#### Potongan Dokumen
----

6 Dampak Negatif TikTok (dan TikTok Shop) Yang Tidak Kita Sadari

TikTok telah menjadi platform media sosial yang berpengaruh, terutama di kalangan pengguna muda. Namun, ada dampak negatif tambahan yang terkait dengan penggunaan TikTok yang perlu kita pertimbangkan. Beberapa di antaranya terkait dengan demografi pengguna dan hubungannya dengan fitur TikTok Shop.

Berdasarkan negaranya, pengguna TikTok paling banyak masih berasal dari Amerika Serikat. Terdapat 116,49 juta pengguna TikTok yang berasal dari Negeri Paman Sam pada April 2023. Adapun Indonesia juga kukuh di peringkat kedua dengan jumlah pengguna TikTok terbanyak dunia yaitu mencapai 112,97 juta pengguna. Jumlah tersebut hanya selisih 3,52 juta pengguna dari jumlah pengguna TikTok di AS. Kemudian, posisinya diikuti oleh Brasil dan Meksiko dengan jumlah pengguna TikTok masing-masing sebanyak 84,13 juta pengguna dan 62,44 juta pengguna.

Baca juga: Mengapa TikTok Shop Dilarang di Indonesia?

Dengan pertumbuhan yang sedemikian massif, TikTok mendapatkan perlawanan dari beberapa negara. Hampir lebih dari 15 negara melarang pegawai negerinya meng-install TikTok di smartphone mereka dengan alasan keamanan. Di India malah TikTok dilarang secara penuh, demikian pula di negara bagian Montana di Amerika Serikat.

Di China sendiri, TikTok tidak ada, Bytedance (pemilik TikTok) membuat aplikasi baru bernama Douyin dan Douyin Shop khusus untuk pasar China. Hal ini dikarenakan Pemerintah China khawatir akan lemahnya perlindungan data dan potensi monopoli yang sangat mungkin dilakukan TikTok.

----

#### Soal 1
Sebutkan setiap negara beserta jumlah pengguna TikTok-nya yang tercantum dalam paragraf artikel tentang TikTok yang diawali "Berdasarkan negaranya".
#### Soal 2
Ubahlah paragraf artikel tentang TikTok yang diawali "Di China sendiri" menjadi daftar singkat tanpa menghilangkan fakta utamanya.
#### Soal 3
Kutiplah persis bagian artikel tentang TikTok mulai dari "Di China sendiri, TikTok" sampai dengan dan termasuk "mungkin dilakukan TikTok.".

[Entri data hasil ekstraksi]

----

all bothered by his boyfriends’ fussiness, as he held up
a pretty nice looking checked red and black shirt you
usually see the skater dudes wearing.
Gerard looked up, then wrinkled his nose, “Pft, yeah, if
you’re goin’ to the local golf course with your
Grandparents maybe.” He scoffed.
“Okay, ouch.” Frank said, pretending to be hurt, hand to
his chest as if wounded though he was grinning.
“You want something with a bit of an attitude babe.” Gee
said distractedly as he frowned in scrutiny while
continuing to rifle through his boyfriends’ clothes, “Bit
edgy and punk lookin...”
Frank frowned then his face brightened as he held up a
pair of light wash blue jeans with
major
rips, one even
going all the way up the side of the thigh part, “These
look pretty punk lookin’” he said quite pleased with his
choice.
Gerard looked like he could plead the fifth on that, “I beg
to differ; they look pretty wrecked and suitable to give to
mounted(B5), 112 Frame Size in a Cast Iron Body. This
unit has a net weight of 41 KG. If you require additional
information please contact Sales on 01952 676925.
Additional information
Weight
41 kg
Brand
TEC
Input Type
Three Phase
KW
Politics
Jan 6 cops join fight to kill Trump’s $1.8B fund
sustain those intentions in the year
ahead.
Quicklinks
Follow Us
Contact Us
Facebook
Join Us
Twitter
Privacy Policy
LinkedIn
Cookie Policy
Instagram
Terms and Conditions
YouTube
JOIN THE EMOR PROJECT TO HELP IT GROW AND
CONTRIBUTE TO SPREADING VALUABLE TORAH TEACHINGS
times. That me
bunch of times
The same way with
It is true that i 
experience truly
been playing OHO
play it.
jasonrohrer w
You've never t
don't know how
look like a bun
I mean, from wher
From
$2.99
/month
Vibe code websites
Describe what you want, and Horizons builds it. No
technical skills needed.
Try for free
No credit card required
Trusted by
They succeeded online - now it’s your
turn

----

#### Jawaban Tertulis 1
- Amerika Serikat: 116,49 juta pengguna
- Indonesia: 112,97 juta pengguna
- Brasil: 84,13 juta pengguna
- Meksiko: 62,44 juta pengguna

#### Jawaban Tertulis 2
- TikTok tidak tersedia di China.
- Bytedance, pemilik TikTok, membuat aplikasi Douyin dan Douyin Shop khusus untuk pasar China.
- Alasannya, Pemerintah China khawatir akan lemahnya perlindungan data dan potensi monopoli oleh TikTok.

#### Jawaban Tertulis 3
Di China sendiri, TikTok tidak ada, Bytedance (pemilik TikTok) membuat aplikasi baru bernama Douyin dan Douyin Shop khusus untuk pasar China. Hal ini dikarenakan Pemerintah China khawatir akan lemahnya perlindungan data dan potensi monopoli yang sangat mungkin dilakukan TikTok.